Page text
====

NON-SOLICITATION, COOPERATION

AND GENERAL RELEASE AND WAIVER AGREEMENT

 

THIS AGREEMENT ("Agreement") is made and entered into this 1st day of January 2006, by and between PAULA ROSPUT REYNOLDS (the "Executive") and AGL RESOURCES INC. , (the "Company"), on behalf of itself and its wholly-owned subsidiary AGL Services Company, together with its successors and assigns.

 

RECITALS

 

WHEREAS, the Executive and the Company have previously entered into that certain Continuity Agreement effective as of December 1, 2003 (the "Continuity Agreement") with respect to Executive's employment with the Company; and

 

WHEREAS, the Executive tendered her resignation as an employee and director of the Company effective as of December 31, 2005;

 

WHEREAS, the Company accepted such resignation; and

 

WHEREAS, the parties wish to settle all matters between the Executive and the Company.

 

NOW THEREFORE, in consideration of the mutual covenants contained herein and for other good and valuable consideration, the receipt and sufficiency of which are hereby acknowledged, the Executive and the Company agree as follows:

 

AGREEMENT

 

1.    Employment and Directorship Termination . The parties agree and acknowledge that, as a result of Executive’s resignation: (i) Executive's employment and directorship with the Company terminated effective December 31, 2005 (the "Termination Date") and (ii) on the Termination Date, the Continuity Agreement terminated and is no longer in effect.

 

2.    Payment . As soon as practicable, but no later than January 31, 2006, the Company will pay, or will cause to be paid, to the Executive the sum of $281,000, less any applicable withholding and other customary deductions, as (i) consideration for the covenants contained in this Agreement and (ii) a full and final settlement of all amounts to which the Executive may claim to be entitled for any and all employment with, and services to, the Company or any of its subsidiaries or affiliates other than amounts due the Executive under the Company's compensation and employee benefit plans.

 

3.    Cooperation. The Executive agrees that she will be available to assist in an orderly transition for a period of up to twenty-four (24) months following the Termination Date as determined necessary, and as requested, by the Company. Additionally, the Executive shall provide to the Chief Executive Officer and to the Chief Financial Officer of the Company, certifications in the form attached hereto as Exhibits A and B, respectively, in connection with the filing by the Company with the Securities and Exchange Commission of the Company’s annual report on Form 10-K for the year ended December 31, 2005. Such certifications shall be provided by Executive after she has had a reasonable opportunity to review the Form 10-K in substantially the form that the Company intends to file it.

====

Dataset content

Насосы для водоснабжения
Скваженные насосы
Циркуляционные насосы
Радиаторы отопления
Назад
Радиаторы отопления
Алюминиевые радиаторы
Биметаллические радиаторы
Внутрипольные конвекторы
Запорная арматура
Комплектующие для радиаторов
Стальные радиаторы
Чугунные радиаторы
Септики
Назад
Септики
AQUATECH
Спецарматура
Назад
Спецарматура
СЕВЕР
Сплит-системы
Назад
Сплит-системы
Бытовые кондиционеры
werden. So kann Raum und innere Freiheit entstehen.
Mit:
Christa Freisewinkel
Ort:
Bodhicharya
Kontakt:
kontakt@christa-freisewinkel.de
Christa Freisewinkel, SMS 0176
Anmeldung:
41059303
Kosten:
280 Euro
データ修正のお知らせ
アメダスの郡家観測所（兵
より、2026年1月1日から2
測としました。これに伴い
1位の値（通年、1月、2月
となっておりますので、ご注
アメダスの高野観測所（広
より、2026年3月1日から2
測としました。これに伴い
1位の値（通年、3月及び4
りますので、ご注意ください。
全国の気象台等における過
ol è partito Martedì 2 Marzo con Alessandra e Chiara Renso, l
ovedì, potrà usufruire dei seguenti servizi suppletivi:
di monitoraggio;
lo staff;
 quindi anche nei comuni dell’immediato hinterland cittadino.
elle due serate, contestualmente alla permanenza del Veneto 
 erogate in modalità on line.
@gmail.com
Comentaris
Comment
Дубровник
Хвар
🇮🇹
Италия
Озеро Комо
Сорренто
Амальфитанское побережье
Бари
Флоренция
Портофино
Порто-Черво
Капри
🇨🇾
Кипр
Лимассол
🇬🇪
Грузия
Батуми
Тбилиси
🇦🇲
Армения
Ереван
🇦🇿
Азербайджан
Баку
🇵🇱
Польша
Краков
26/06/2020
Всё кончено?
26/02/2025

====

Apply what you read
- a) Reproduce the passage of the non-solicitation agreement that opens with the words containing "WHEREAS, the Executive tendered" and closes with "and the Company.".
- b) Answer these questions using the non-solicitation agreement:
(i) What date does the agreement define as the Termination Date?
(ii) What sum will the Company pay the Executive, before deductions?
(iii) For up to how many months after the Termination Date must the Executive be available to assist in the transition?
- c) Write the next portion of the non-solicitation agreement, starting after its final sentence.

Answers to the tasks
- a)
WHEREAS, the Executive tendered her resignation as an employee and director of the Company effective as of December 31, 2005;

 

WHEREAS, the Company accepted such resignation; and

 

WHEREAS, the parties wish to settle all matters between the Executive and the Company.

- b)
(i) December 31, 2005
(ii) $281,000
(iii) Twenty-four (24) months

- c)
4.    Confidentiality; Non-Disparagement; Non-Solicitation. Without the prior written consent of the Company, the Executive agrees hereby not to disclose or use, directly or indirectly (except as may be required by a court of competent jurisdiction), any trade secret or other confidential information pertaining to the conduct of the Company's business, unless and until such trade secret or confidential information is in the public domain. The Company's business, as that term is used herein, includes, but is not limited to, the Company's and any of its subsidiaries' records, processes, methods, data, reports, information, documents, equipment, training manuals, customer lists and business secrets. Executive further agrees that, during the twenty-four (24) month period following the Termination Date, the Executive shall not, without the prior written consent of the Company: (i) initiate contact with employees of the Company or any of its subsidiaries for employment outside the Company or one of its subsidiaries or (ii) hire or knowingly allow Executive’s then current employer to hire any employee of the Company or any of its subsidiaries for employment outside the Company or one of its subsidiaries. Except as may be compelled by a court of competent jurisdiction or as may otherwise by required by law, Executive shall take no action (including without limitation the making of any oral or written statement) which damages the reputation of the Company or any of its subsidiaries or any of their respective employees, officers or directors.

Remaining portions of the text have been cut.